It’s arguable whether Wednesday night’s documentary on the history of the Irish border is the week’s

most important programme – although I would argue it is. What is not up for debate, however, is that it presents us with the week’s grandest opening.

Specifically, it offers the magnificent sight of Paddy Gillespie, a gentleman of Strabane, bombing down a busy highway on his electric bicycle, unencumbered by a helmet.

A man riding a motorised bike is not, you might say, such an unusual spectacle. But here’s the kicker: Mr Gillespie is 102 years of age. Older than the border itself.

The meandering dividing line that cuts across nearly 300 miles of rural farmland has existed since 1922.

From the first, it has been a source of turmoil, confusion, contradiction, anger and absurdity, best summed up by the exasperated comment of another contributor, journalist Fintan O’Toole: “I get fed up when people keep talking about ‘The Irish Border’ – it’s a British border!”

Now, of course, as Brexit staggers on, it is the source of a whole new tension.
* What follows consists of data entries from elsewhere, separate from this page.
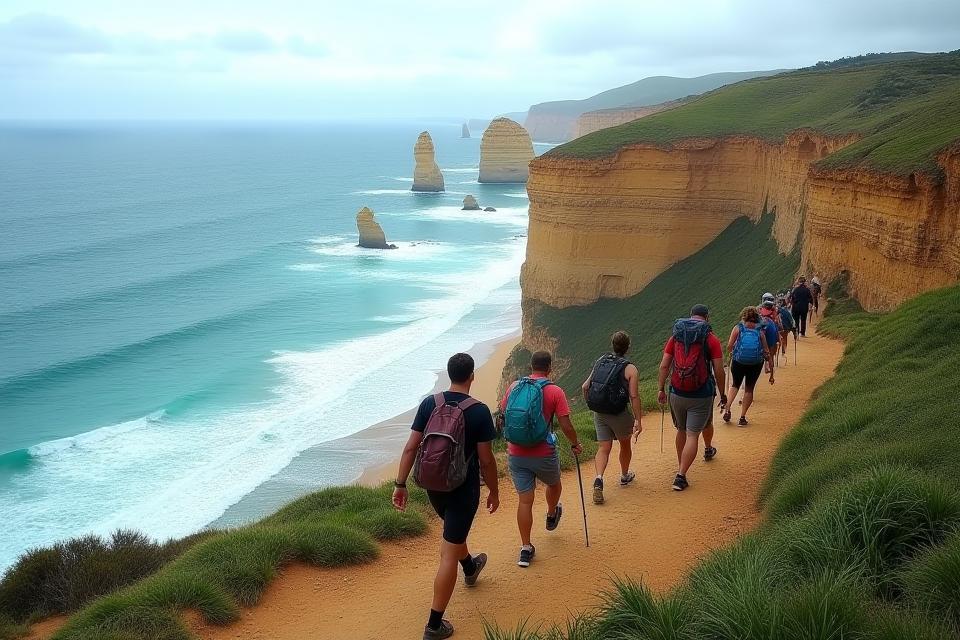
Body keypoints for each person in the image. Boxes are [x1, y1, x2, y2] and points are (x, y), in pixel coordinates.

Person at [392, 353, 499, 640]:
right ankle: (434, 626)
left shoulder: (430, 403)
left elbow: (410, 447)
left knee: (454, 534)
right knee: (448, 550)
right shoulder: (479, 411)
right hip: (463, 489)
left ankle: (471, 565)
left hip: (433, 485)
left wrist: (400, 484)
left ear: (449, 374)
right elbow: (486, 461)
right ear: (472, 376)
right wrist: (494, 491)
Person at [500, 351, 583, 567]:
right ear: (549, 368)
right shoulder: (555, 391)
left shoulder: (514, 386)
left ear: (531, 366)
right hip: (543, 452)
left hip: (516, 453)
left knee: (525, 501)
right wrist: (575, 443)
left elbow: (504, 412)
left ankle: (525, 549)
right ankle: (551, 513)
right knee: (554, 484)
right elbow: (565, 425)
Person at [657, 304, 727, 491]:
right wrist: (722, 393)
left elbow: (664, 365)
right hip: (701, 394)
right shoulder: (711, 339)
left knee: (681, 430)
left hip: (677, 391)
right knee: (692, 434)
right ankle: (681, 476)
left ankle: (682, 466)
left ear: (690, 316)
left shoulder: (676, 336)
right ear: (707, 318)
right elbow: (719, 370)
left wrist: (661, 389)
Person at [581, 330, 643, 505]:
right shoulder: (630, 368)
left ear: (612, 345)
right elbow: (634, 396)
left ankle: (599, 478)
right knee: (625, 444)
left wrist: (592, 405)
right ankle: (624, 475)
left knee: (603, 448)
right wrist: (638, 419)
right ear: (628, 347)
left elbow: (585, 386)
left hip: (599, 413)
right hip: (618, 413)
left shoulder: (601, 360)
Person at [723, 307, 774, 426]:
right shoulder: (760, 331)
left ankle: (727, 408)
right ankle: (742, 417)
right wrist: (770, 367)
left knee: (735, 384)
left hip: (738, 361)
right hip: (755, 363)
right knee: (749, 388)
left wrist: (732, 353)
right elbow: (766, 350)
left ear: (744, 316)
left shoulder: (738, 328)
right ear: (757, 317)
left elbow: (729, 346)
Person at [758, 294, 781, 374]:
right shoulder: (774, 309)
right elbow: (776, 320)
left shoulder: (759, 309)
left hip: (761, 327)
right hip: (772, 327)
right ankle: (769, 366)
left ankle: (765, 365)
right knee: (771, 349)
Which is, of course, only all the old tensions bubbling up again.

Short but sweet and achingly sad, this terrific film draws from almost 100 years of archive footage shot by documentary and news crews attempting to understand the nature of the border, and the fault line it represents. Meanwhile come new interviews with people whose lives have been affected by it.

Among them is John, who served there as a member of the British Army, and has been in a wheelchair since being shot in the spine on an operation in 1981 during which his colleague was killed. “The border is inside me,” he says.
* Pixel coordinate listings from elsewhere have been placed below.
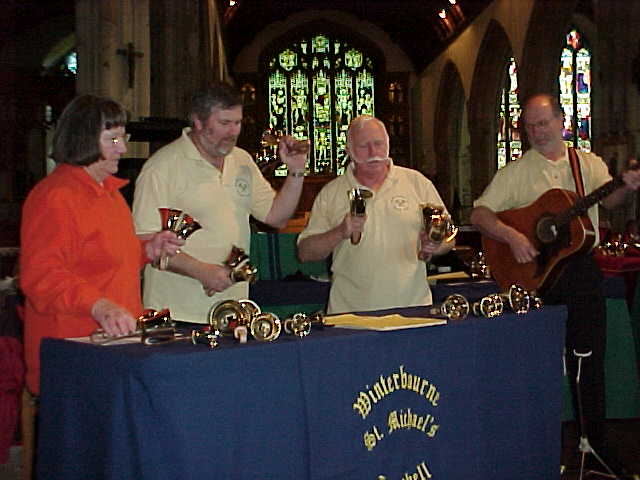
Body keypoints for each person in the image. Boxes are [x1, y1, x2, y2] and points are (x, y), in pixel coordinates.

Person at [470, 93, 640, 475]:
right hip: (535, 280)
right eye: (529, 125)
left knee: (589, 362)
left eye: (543, 123)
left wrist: (626, 186)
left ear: (561, 121)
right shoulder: (516, 171)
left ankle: (593, 444)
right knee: (534, 367)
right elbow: (480, 213)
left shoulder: (586, 163)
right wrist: (512, 237)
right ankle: (530, 447)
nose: (536, 132)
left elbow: (608, 200)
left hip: (580, 273)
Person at [20, 94, 183, 396]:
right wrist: (100, 305)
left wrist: (146, 250)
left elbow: (103, 259)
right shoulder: (55, 197)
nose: (122, 148)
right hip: (73, 350)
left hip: (113, 347)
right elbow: (41, 276)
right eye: (113, 139)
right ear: (84, 140)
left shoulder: (110, 194)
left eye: (123, 137)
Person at [133, 82, 308, 324]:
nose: (233, 132)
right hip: (177, 313)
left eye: (237, 122)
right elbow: (143, 242)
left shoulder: (242, 161)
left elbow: (276, 217)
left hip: (232, 311)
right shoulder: (161, 169)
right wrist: (201, 271)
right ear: (198, 121)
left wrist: (296, 172)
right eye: (224, 123)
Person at [297, 115, 454, 314]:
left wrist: (436, 244)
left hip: (413, 311)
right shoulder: (332, 192)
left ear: (388, 144)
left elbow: (449, 236)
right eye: (364, 146)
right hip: (350, 317)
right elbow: (305, 252)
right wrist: (340, 231)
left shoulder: (417, 183)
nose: (373, 153)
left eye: (378, 144)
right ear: (349, 150)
It begins, though, like a comedy, as people discuss the various smuggling traditions that instantly flourished around the border, stories of the little guy beating the system that have the sly air of a Whisky Galore. Paddy Gillespie remembers swimming the river with illicit cows.
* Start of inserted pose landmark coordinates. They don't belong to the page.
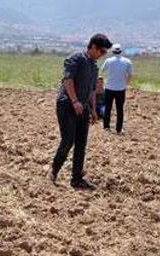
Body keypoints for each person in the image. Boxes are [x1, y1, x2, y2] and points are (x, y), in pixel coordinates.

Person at [50, 33, 112, 190]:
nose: (102, 55)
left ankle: (76, 179)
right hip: (67, 105)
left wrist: (93, 109)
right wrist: (75, 101)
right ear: (92, 47)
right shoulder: (76, 59)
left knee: (81, 143)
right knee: (68, 140)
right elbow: (68, 80)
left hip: (83, 107)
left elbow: (92, 90)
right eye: (101, 51)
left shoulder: (93, 66)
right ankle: (53, 172)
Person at [101, 43, 133, 134]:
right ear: (121, 51)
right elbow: (130, 75)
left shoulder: (108, 61)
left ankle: (106, 127)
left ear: (112, 51)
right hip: (120, 89)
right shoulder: (127, 62)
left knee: (108, 107)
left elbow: (102, 70)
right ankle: (118, 129)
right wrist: (125, 84)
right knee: (120, 109)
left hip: (109, 87)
Ardal O’Hanlon recalls men getting paid for driving the same load of pigs back and forth again and again. Fintan O’Toole describes returning to Dublin from Belfast feeling like a Michelin Man, because of all the layers of smuggled new clothes he wore under his coat.

Things get harder-edged, but remain absurd, as the film explores the subject of how any infrastructure erected along the border becomes a magnet for trouble – we see Sisyphean footage of authorities labouring to block off roads and bridges, only to find all their work destroyed the next day, the paths open again.

From here it is into real horror. This

film is not a history of The Troubles, but

it is bluntly eloquent about illustrating them, and the atrocities come evenly balanced.

We hear the story of the horrendous 1975 massacre of the Miami Showband by the UVF; and we hear about the murder of Patsy Gillespie, who was kidnapped from his home by the IRA in 1990, and, while his family was held hostage, chained into a van loaded with a massive bomb and ordered to drive it into a checkpoint.

Lastly, we hear about the unlikely, hard-won friendship that has grown between his widow, Kathleen, and Anne Walker, a former IRA member.

It’s an unassuming little film, but tough, clever, pointed, human and – to employ a recently much abused word – meaningful. From a 102-year-old man to a wounded ex-soldier, from comedians to journalists

to farmers, from ex-IRA woman to widow, the voices are diverse. But all speak as

one to say a hard border must not exist again.